Single GPU, 4× horizon (the headline case)

python examples/wan_generate.py \
    --model /path/to/Wan2.1-T2V-1.3B-Diffusers \
    --prompt "A dog running in the forest." \
    --num-frames 321 \
    --lvsa --flashinfer --rotate-keyframes --auto-keyframes \
    --output-name dog_4x.mp4

Add --riflex --riflex-s 4.0 to stack RIFLEx RoPE rescaling on top.

Multi-GPU (Ulysses context parallel)

torchrun --nproc_per_node=2 examples/wan_generate.py \
    --model /path/to/Wan2.1-T2V-1.3B-Diffusers \
    --prompt "A dog running in the forest." \
    --num-frames 481 \
    --lvsa --flashinfer --rotate-keyframes --auto-keyframes \
    --output-name dog_6x.mp4

Constraint: seq_len = T_lat × patches_per_frame must be divisible by nproc_per_node.

Verify LVSA engaged

After the run, look for these [LVSA] lines (the LVSA prints prefix with [LVSA] for standalone, [LVSA] for vllm-omni):

[LVSA] --rotate-keyframes: computed key_frame_interval=6 (latent frames)
[LVSA] total_lat_frames=81 local_seq=126360 rank0_frames~[0,80] window=3 n_first=1 kfi=6 global_count=14 attended_per_frame=21/81
[LVSA] installed on 30 blocks num_patches=1560 total_lat_frames=81 backend=FlashInfer CSR: MB=81 nnz=1701 density=25.9% block_size=1560 compact=81/81frames

Read it as:

attended_per_frame=N/T — N out of T frames are in each query's attention set.

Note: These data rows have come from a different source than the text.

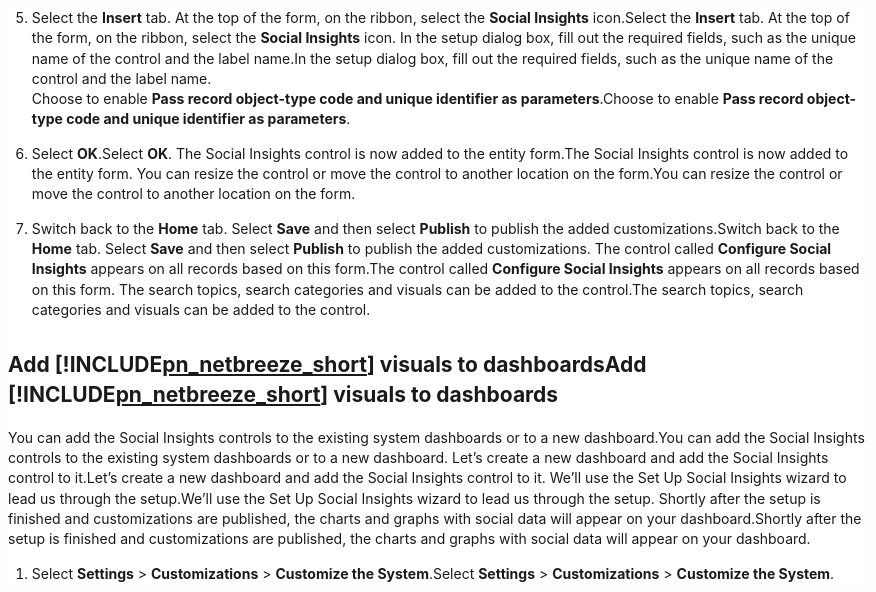 5. <span data-ttu-id="84c36-150">Select the **Insert** tab. At the top of the form, on the ribbon, select the **Social Insights** icon.</span><span class="sxs-lookup"><span data-stu-id="84c36-150">Select the **Insert** tab. At the top of the form, on the ribbon, select the **Social Insights** icon.</span></span> <span data-ttu-id="84c36-151">In the setup dialog box, fill out the required fields, such as the unique name of the control and the label name.</span><span class="sxs-lookup"><span data-stu-id="84c36-151">In the setup dialog box, fill out the required fields, such as the unique name of the control and the label name.</span></span>    
<span data-ttu-id="84c36-152">Choose to enable **Pass record object-type code and unique identifier as parameters**.</span><span class="sxs-lookup"><span data-stu-id="84c36-152">Choose to enable **Pass record object-type code and unique identifier as parameters**.</span></span>

6. <span data-ttu-id="84c36-153">Select **OK**.</span><span class="sxs-lookup"><span data-stu-id="84c36-153">Select **OK**.</span></span> <span data-ttu-id="84c36-154">The Social Insights control is now added to the entity form.</span><span class="sxs-lookup"><span data-stu-id="84c36-154">The Social Insights control is now added to the entity form.</span></span> <span data-ttu-id="84c36-155">You can resize the control or move the control to another location on the form.</span><span class="sxs-lookup"><span data-stu-id="84c36-155">You can resize the control or move the control to another location on the form.</span></span>

7. <span data-ttu-id="84c36-156">Switch back to the **Home** tab. Select **Save** and then select **Publish** to publish the added customizations.</span><span class="sxs-lookup"><span data-stu-id="84c36-156">Switch back to the **Home** tab. Select **Save** and then select **Publish** to publish the added customizations.</span></span> <span data-ttu-id="84c36-157">The control called **Configure Social Insights** appears on all records based on this form.</span><span class="sxs-lookup"><span data-stu-id="84c36-157">The control called **Configure Social Insights** appears on all records based on this form.</span></span> <span data-ttu-id="84c36-158">The search topics, search categories and visuals can be added to the control.</span><span class="sxs-lookup"><span data-stu-id="84c36-158">The search topics, search categories and visuals can be added to the control.</span></span>  

## <a name="add-includepnnetbreezeshortincludespn-social-engagement-shortmd-visuals-to-dashboards"></a><span data-ttu-id="84c36-159">Add [!INCLUDE[pn_netbreeze_short](../includes/pn-social-engagement-short.md)] visuals to dashboards</span><span class="sxs-lookup"><span data-stu-id="84c36-159">Add [!INCLUDE[pn_netbreeze_short](../includes/pn-social-engagement-short.md)] visuals to dashboards</span></span>

<span data-ttu-id="84c36-160">You can add the Social Insights controls to the existing system dashboards or to a new dashboard.</span><span class="sxs-lookup"><span data-stu-id="84c36-160">You can add the Social Insights controls to the existing system dashboards or to a new dashboard.</span></span> <span data-ttu-id="84c36-161">Let’s create a new dashboard and add the Social Insights control to it.</span><span class="sxs-lookup"><span data-stu-id="84c36-161">Let’s create a new dashboard and add the Social Insights control to it.</span></span> <span data-ttu-id="84c36-162">We’ll use the Set Up Social Insights wizard to lead us through the setup.</span><span class="sxs-lookup"><span data-stu-id="84c36-162">We’ll use the Set Up Social Insights wizard to lead us through the setup.</span></span> <span data-ttu-id="84c36-163">Shortly after the setup is finished and customizations are published, the charts and graphs with social data will appear on your dashboard.</span><span class="sxs-lookup"><span data-stu-id="84c36-163">Shortly after the setup is finished and customizations are published, the charts and graphs with social data will appear on your dashboard.</span></span>

1. <span data-ttu-id="84c36-164">Select **Settings** > **Customizations** > **Customize the System**.</span><span class="sxs-lookup"><span data-stu-id="84c36-164">Select **Settings** > **Customizations** > **Customize the System**.</span></span>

Sparsity = 1 − N/T. At training reference, N==T (dense).
backend=FlashInfer|SDPA — confirms the requested backend was selected.
installed on N blocks — number of attention layers LVSA wrapped.

If you see no [LVSA] lines, the --lvsa flag wasn't passed. If attended_per_frame=N/T shows N == T at extension lengths, your --num-frames is below the training reference (no real sparsity engaged) — or the geometry detection failed.

Adding NPU support

On Ascend NPU, the SDPA path works automatically through torch_npu. lvsa/device.py detects NPU and routes memory probes through torch.npu.*. FlashInfer is CUDA-only and won't run on NPU.

No NPU-specific custom kernels ship in v1.0 — only the SDPA path is exercised on NPU.

Common first-run gotchas

Symptom	Fix
"ModuleNotFoundError: lvsa"	`pip install -e .` from repo root
FlashInfer JIT fails ("Could not find nvcc")	Install CUDA toolkit (nvcc) or drop `--flashinfer`
Generated mp4 missing in Docker	Pass relative paths; bind-mount the repo; see `lvsa-troubleshooting` skill
`attended_per_frame=N/T` shows N=T at 4×	`LVSA_REFERENCE_LATENT_FRAMES` is too high for the model — verify against the table above

See lvsa-troubleshooting for the full failure-mode catalog.